Noutro aspecto, e considerando a necessidade de evitar o trânsito de ‘atravessadores' ou mesmo institucionalização da intermediação de terceiros nos processos judiciais, solicita este Conselho Federal da OAB seja disciplinado na Res. 55/09 a possibilidade de destaque dos honorários contratuais no âmbito da execução, retendo, para tanto, 20% (vinte por cento) dos valores até que o profissional proceda a juntada do respectivo contrato, ou que o juízo aceite como válida a cláusula existente na procuração pela qual o outorgante acordou valores devidos a título de honorários contratuais.

É que muitas vezes, ainda que devido e acertado com o cliente, alguns juízes determinam a expedição de alvarás integrais sem permitir seja feito o destaque, ou, outrossim, aceitam o levantamento de valores por pessoas estranhas ao processo (atravessadores).
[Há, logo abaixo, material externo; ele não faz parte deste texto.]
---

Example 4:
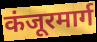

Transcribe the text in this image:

कंजूरमार्ग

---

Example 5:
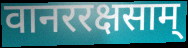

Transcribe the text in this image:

वानररक्षसाम्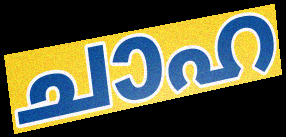
ചാഹ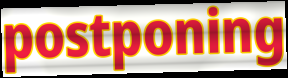
postponing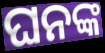
ଘନଙ୍କ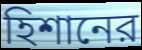
হিশানের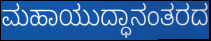
ಮಹಾಯುದ್ಧಾನಂತರದ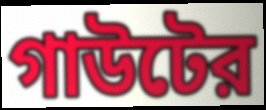
গাউটের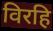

Tal medida objetiva proteger o jurisdicionado contra atos de terceiros que ‘atravessam' procurações nos autos para o fim único e exclusivo de proceder ao levantamento de valores, evitando-se, ainda, o ajuizamento de novas demandas de cobrança em relação aos horários contratuais.

Lembre-se que o Conselho da Justiça Federal - CJF já analisou situação idêntica à presente, conforme decidido no Processo de nº 2006160654, em conformidade com a jurisprudência pacífica do STJ e os ditames do artigo 38 do CPC, evitando-se, por fim, a atuação e interferência de ‘atravessadores'.

Requer, ainda, que esse Eg. Conselho aprecie a matéria com a maior brevidade possível.

Ao ensejo, renovo protestos de elevada estima e distinta consideração.

Atenciosamente.

Ophir Cavalcante Junior, presidente do Conselho Federal da OAB”

Com informações da Assessoria de Imprensa da Ordem dos Advogados do Brasil.

Revista Consultor Jurídico, 19 de março de 2010, 19h32

Comentários de leitores

1 comentário

Atos de terceiros?

rogc ()

Por que não diz logo quem é o terceiro que atravessa procuração. É um colega, ou seja, um membro da classe. Um prejudicando o outro. E quanto aos honorários, deveria mesmo ser disciplinado, principalmente aplicando-se o disposto no artigo 38 do Código de Ética da OAB.